- **Passage given**:

ZK-RCA took off from Gisborne for a planned one-hour crew-training flight. A check and training captain (the captain) and a pilot undergoing command training, who was the pilot flying, were on board the aircraft.
The flight included emergency procedure exercises with simulated engine failures, circuits and landings using runway 14. The first circuit was normal using both engines. The second circuit was flown with the left engine power lever retarded to simulate a left engine failure shortly after takeoff. On short final approach a single-engine go-around was commenced from the decision height and the aircraft recircuited with the left engine simulated as inoperative.
The third circuit was flown at an altitude lower than normal. A moderate wind from the south-west created a right crosswind for the landing. The pilots said the approach was normal until about a height of 50 feet before landing when the aircraft descent rate increased. They said the landing was somewhat firmer than normal and firmer than they expected. Although the
aircraft landed straight it began to veer to the left and the pilot under training was unable to maintain directional control. The captain ordered a go-around.

- **Problems and tasks**:
**A.** List the three circuits that the passage describes, with a brief note on how each one was flown.
**B.** Answer these from the passage:
(i) Which runway did the flight use for its circuits and landings?
(ii) Which engine was simulated as failed?
(iii) Who ordered the go-around?
**C.** Please reproduce everything in the passage from "The third circuit" down to "ordered a go-around.".

- **Provided data**:
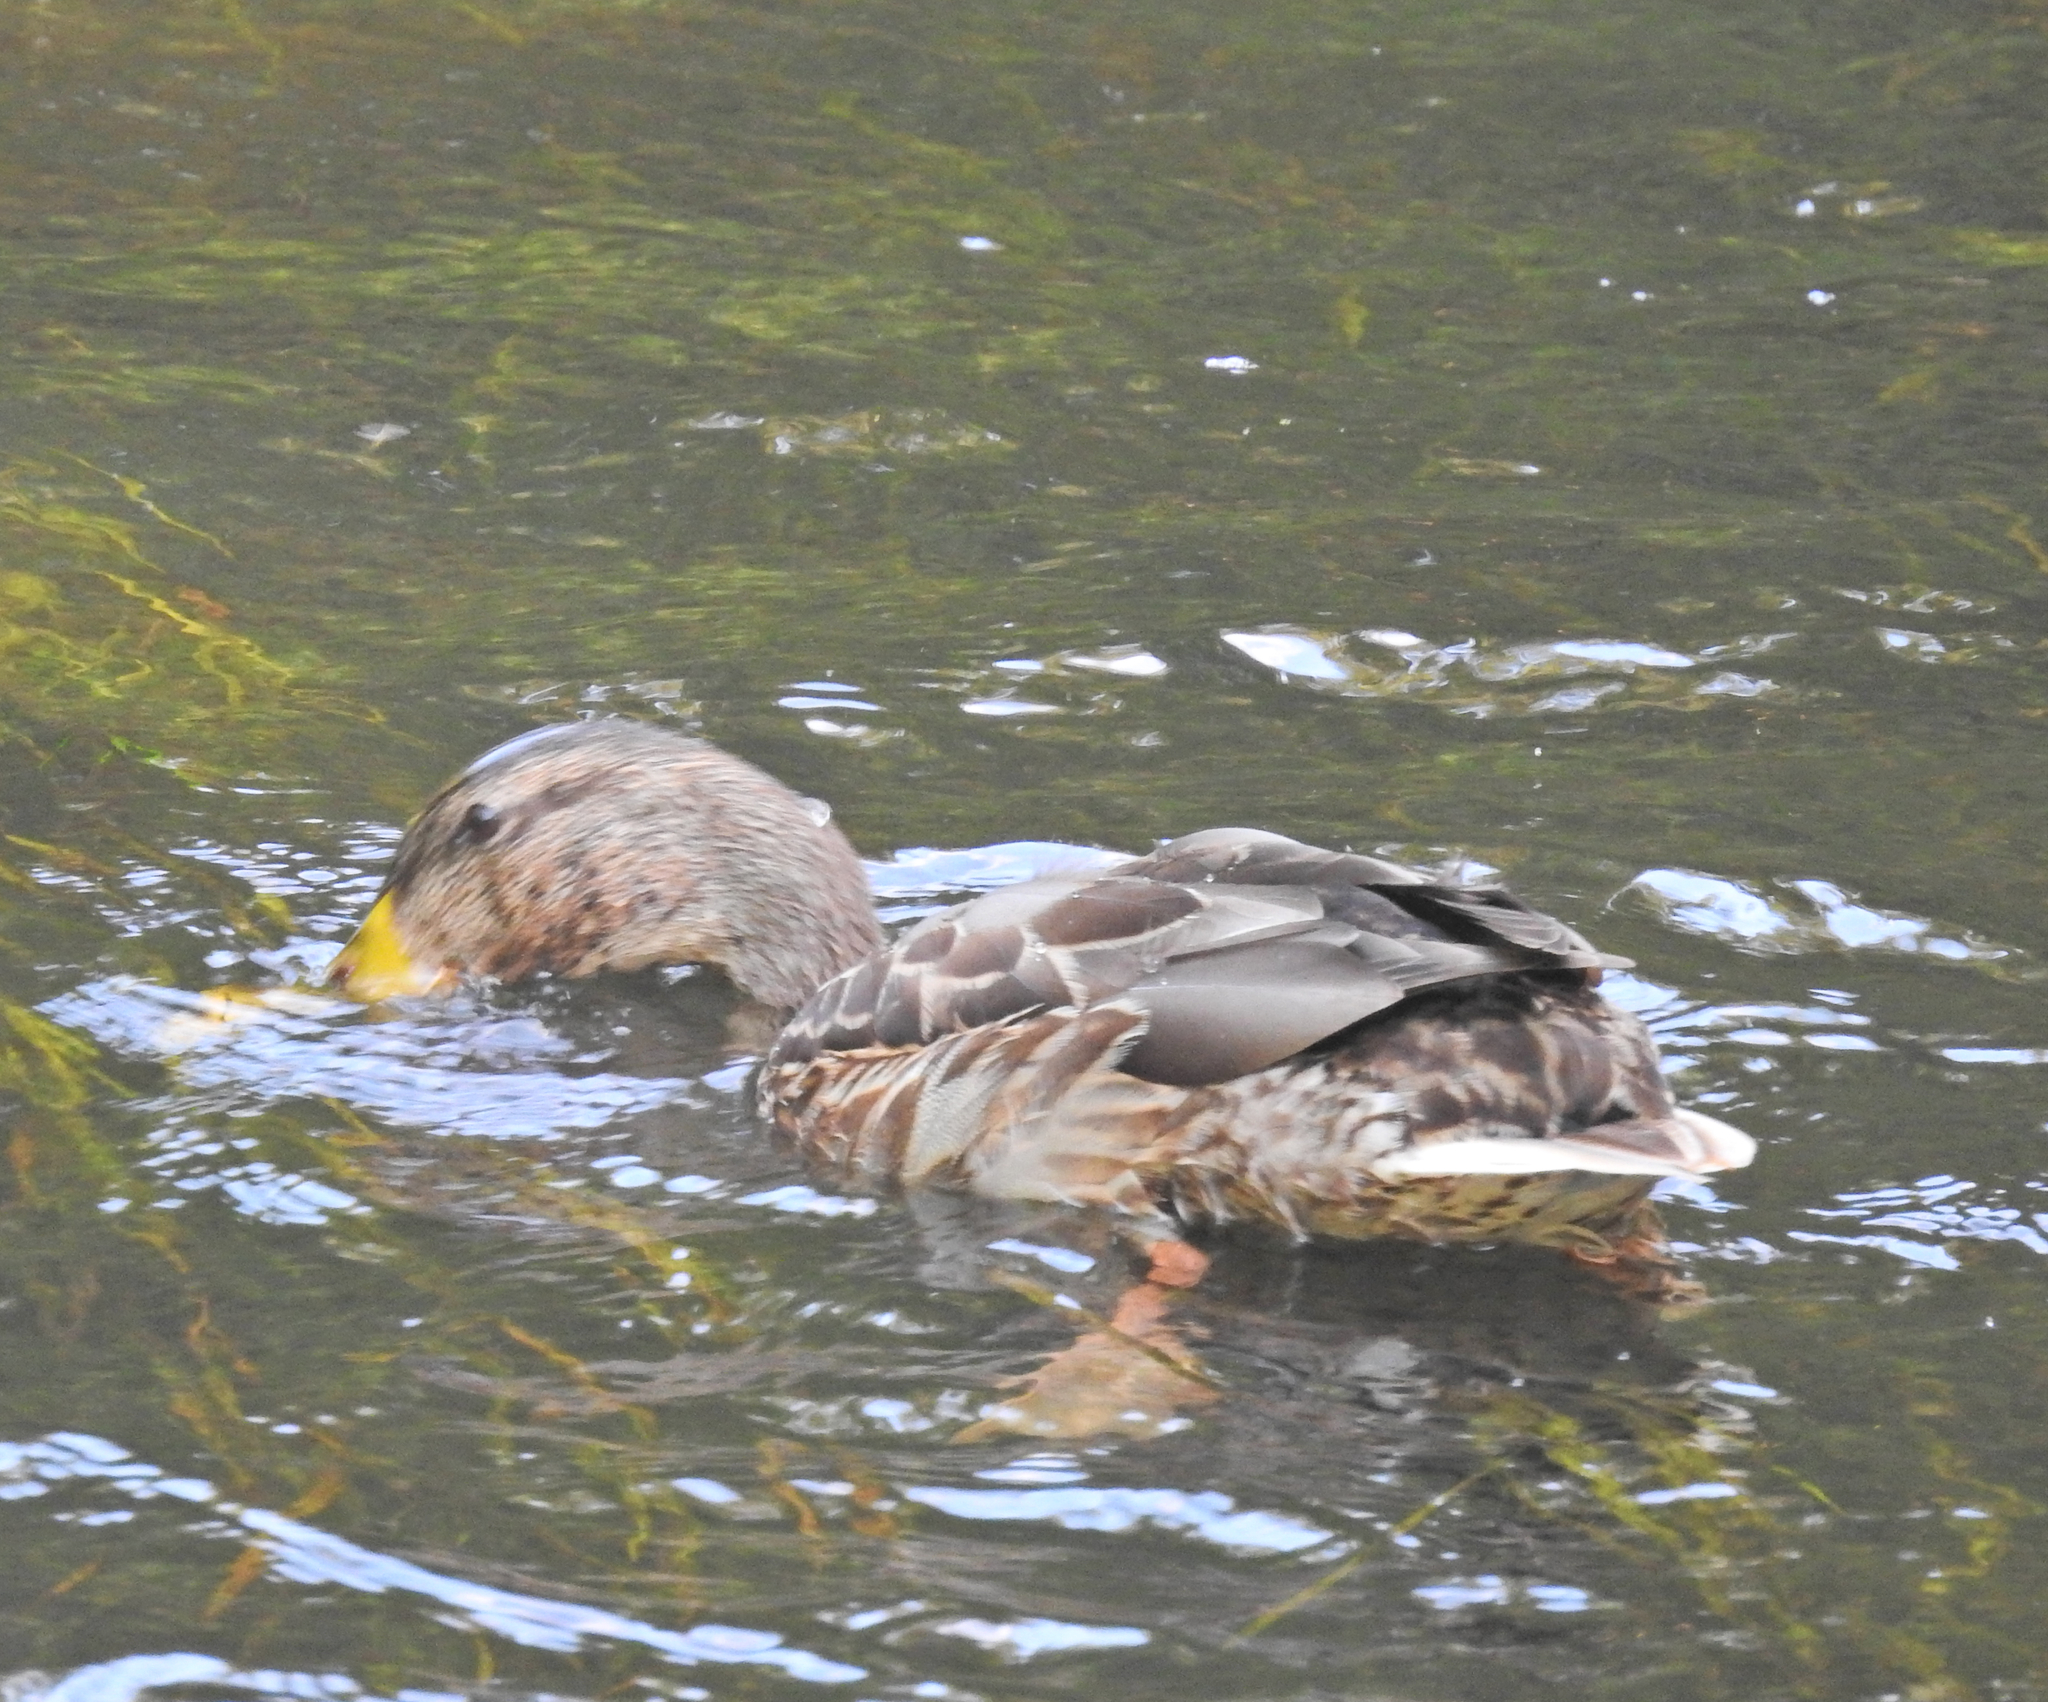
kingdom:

- **Written answers**:
**A.**
- First circuit: normal, using both engines.
- Second circuit: flown with the left engine power lever retarded to simulate a left engine failure shortly after takeoff. A single-engine go-around was started from the decision height, and the aircraft recircuited with the left engine simulated as inoperative.
- Third circuit: flown at an altitude lower than normal.

**B.**
(i) Runway 14.
(ii) The left engine.
(iii) The captain.

**C.**
The third circuit was flown at an altitude lower than normal. A moderate wind from the south-west created a right crosswind for the landing. The pilots said the approach was normal until about a height of 50 feet before landing when the aircraft descent rate increased. They said the landing was somewhat firmer than normal and firmer than they expected. Although the
aircraft landed straight it began to veer to the left and the pilot under training was unable to maintain directional control. The captain ordered a go-around.